WORKING DATA:
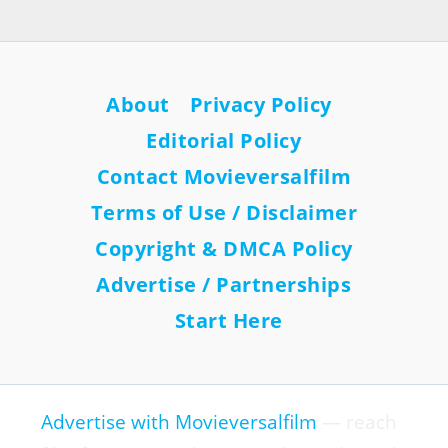
About
Privacy Policy
Editorial Policy
Contact Movieversalfilm
Terms of Use / Disclaimer
Copyright & DMCA Policy
Advertise / Partnerships
Start Here
Advertise with Movieversalfilm
— reach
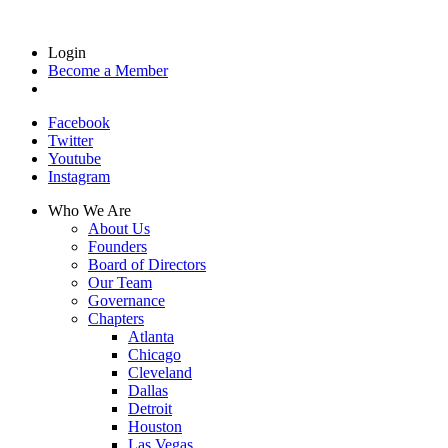
Login
Become a Member
Facebook
Twitter
Youtube
Instagram
Who We Are
About Us
Founders
Board of Directors
Our Team
Governance
Chapters
Atlanta
Chicago
Cleveland
Dallas
Detroit
Houston
Las Vegas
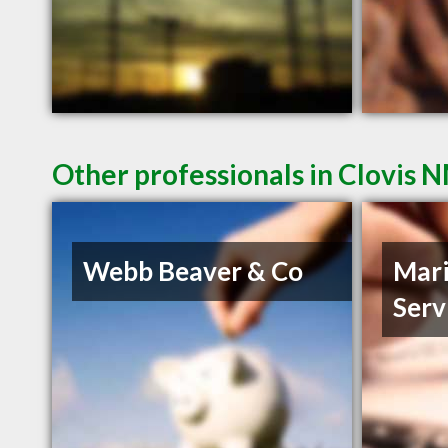
Other professionals in Clovis N
Webb Beaver & Co
Mari
Serv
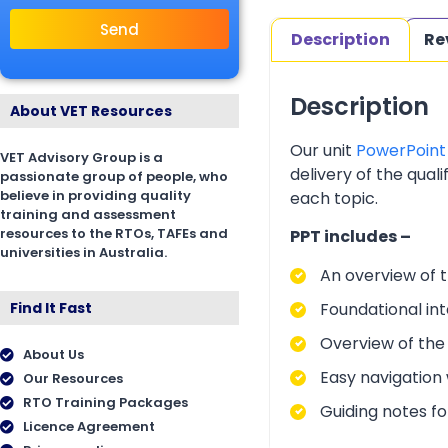
Send
Description
Re
Description
About VET Resources
Our unit
PowerPoint
VET Advisory Group is a
delivery of the qual
passionate group of people, who
believe in providing quality
each topic.
training and assessment
resources to the RTOs, TAFEs and
PPT includes –
universities in Australia.
An overview of t
Foundational int
Find It Fast
Overview of the
About Us
Easy navigation w
Our Resources
RTO Training Packages
Guiding notes f
Licence Agreement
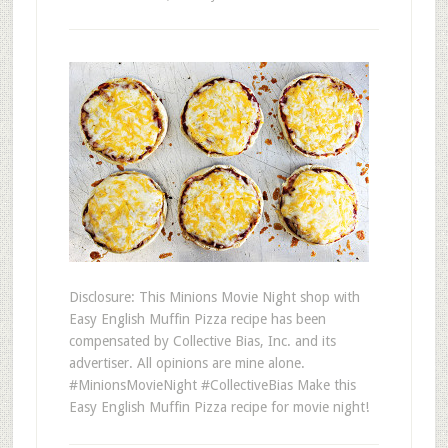
Disclosure: This Minions Movie Night shop with
Easy English Muffin Pizza recipe has been
compensated by Collective Bias, Inc. and its
advertiser. All opinions are mine alone.
#MinionsMovieNight #CollectiveBias Make this
Easy English Muffin Pizza recipe for movie night!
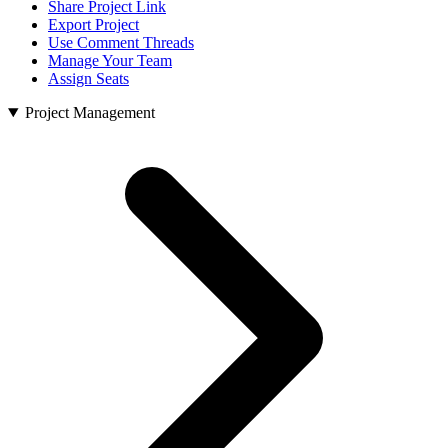
Share Project Link
Export Project
Use Comment Threads
Manage Your Team
Assign Seats
Project Management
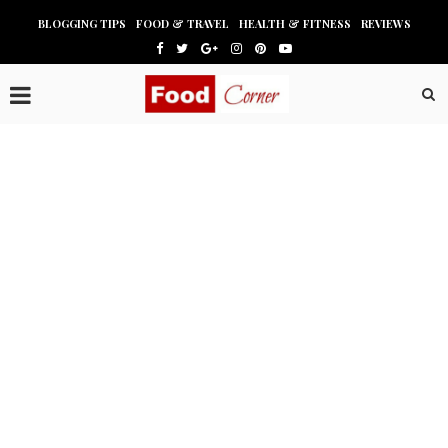
BLOGGING TIPS
FOOD & TRAVEL
HEALTH & FITNESS
REVIEWS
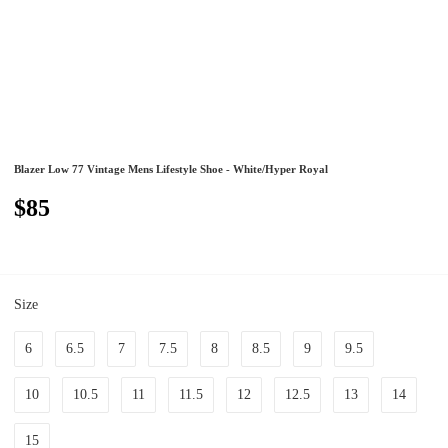
Blazer Low 77 Vintage Mens Lifestyle Shoe - White/Hyper Royal
$85
Size
6
6.5
7
7.5
8
8.5
9
9.5
10
10.5
11
11.5
12
12.5
13
14
15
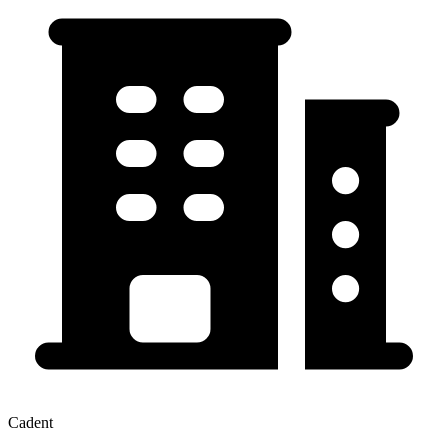
Cadent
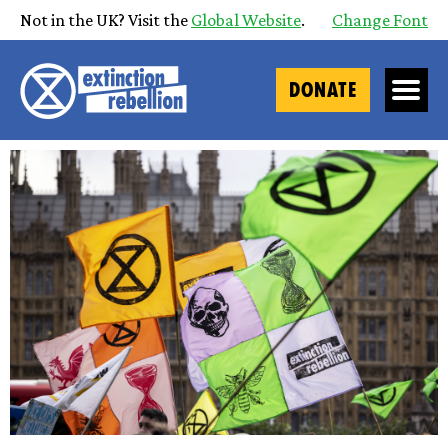
Not in the UK? Visit the
Global Website
.
Change Font
DONATE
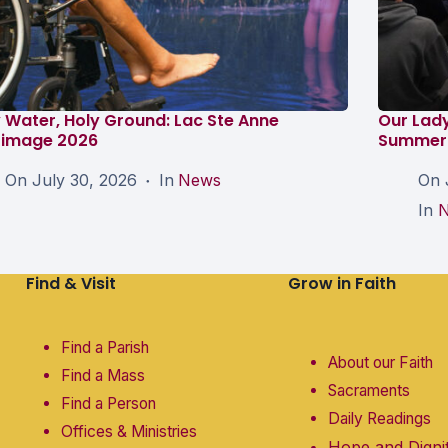
 Water, Holy Ground: Lac Ste Anne
Our Lad
grimage 2026
Summer 
On
July 30, 2026
In
News
On
In
Find & Visit
Grow in Faith
Find a Parish
About our Faith
Find a Mass
Sacraments
Find a Person
Daily Readings
Offices & Ministries
Hope and Digni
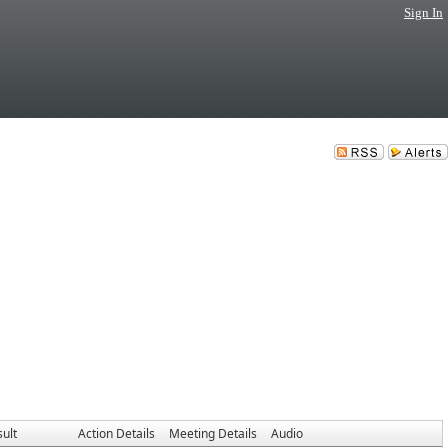
Sign In
ult
Action Details
Meeting Details
Audio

WHAT IS NEEDED: Edit the text of the items above, changing every "About Us" to "Our Story" and leaving everything else as it is. Give only the text and leave out the pictures.

REPLY TO THE TASK:
About
Privacy Policy
Editorial Policy
Contact Movieversalfilm
Terms of Use / Disclaimer
Copyright & DMCA Policy
Advertise / Partnerships
Start Here
Advertise with Movieversalfilm
— reach
Login
Become a Member
Facebook
Twitter
Youtube
Instagram
Who We Are
Our Story
Founders
Board of Directors
Our Team
Governance
Chapters
Atlanta
Chicago
Cleveland
Dallas
Detroit
Houston
Las Vegas
Other professionals in Clovis N
Webb Beaver & Co
Mari
Serv
Send
Description
Re
Description
About VET Resources
Our unit
PowerPoint
VET Advisory Group is a
delivery of the qual
passionate group of people, who
believe in providing quality
each topic.
training and assessment
resources to the RTOs, TAFEs and
PPT includes –
universities in Australia.
An overview of t
Foundational int
Find It Fast
Overview of the
Our Story
Easy navigation w
Our Resources
RTO Training Packages
Guiding notes f
Licence Agreement
Disclosure: This Minions Movie Night shop with
Easy English Muffin Pizza recipe has been
compensated by Collective Bias, Inc. and its
advertiser. All opinions are mine alone.
#MinionsMovieNight #CollectiveBias Make this
Easy English Muffin Pizza recipe for movie night!
Share Project Link
Export Project
Use Comment Threads
Manage Your Team
Assign Seats
Project Management
BLOGGING TIPS
FOOD & TRAVEL
HEALTH & FITNESS
REVIEWS
Blazer Low 77 Vintage Mens Lifestyle Shoe - White/Hyper Royal
$85
Size
6
6.5
7
7.5
8
8.5
9
9.5
10
10.5
11
11.5
12
12.5
13
14
15
Cadent
Not in the UK? Visit the
Global Website
.
Change Font
DONATE
 Water, Holy Ground: Lac Ste Anne
Our Lad
grimage 2026
Summer 
On
July 30, 2026
In
News
On
In
Find & Visit
Grow in Faith
Find a Parish
About our Faith
Find a Mass
Sacraments
Find a Person
Daily Readings
Offices & Ministries
Hope and Digni
Sign In
ult
Action Details
Meeting Details
Audio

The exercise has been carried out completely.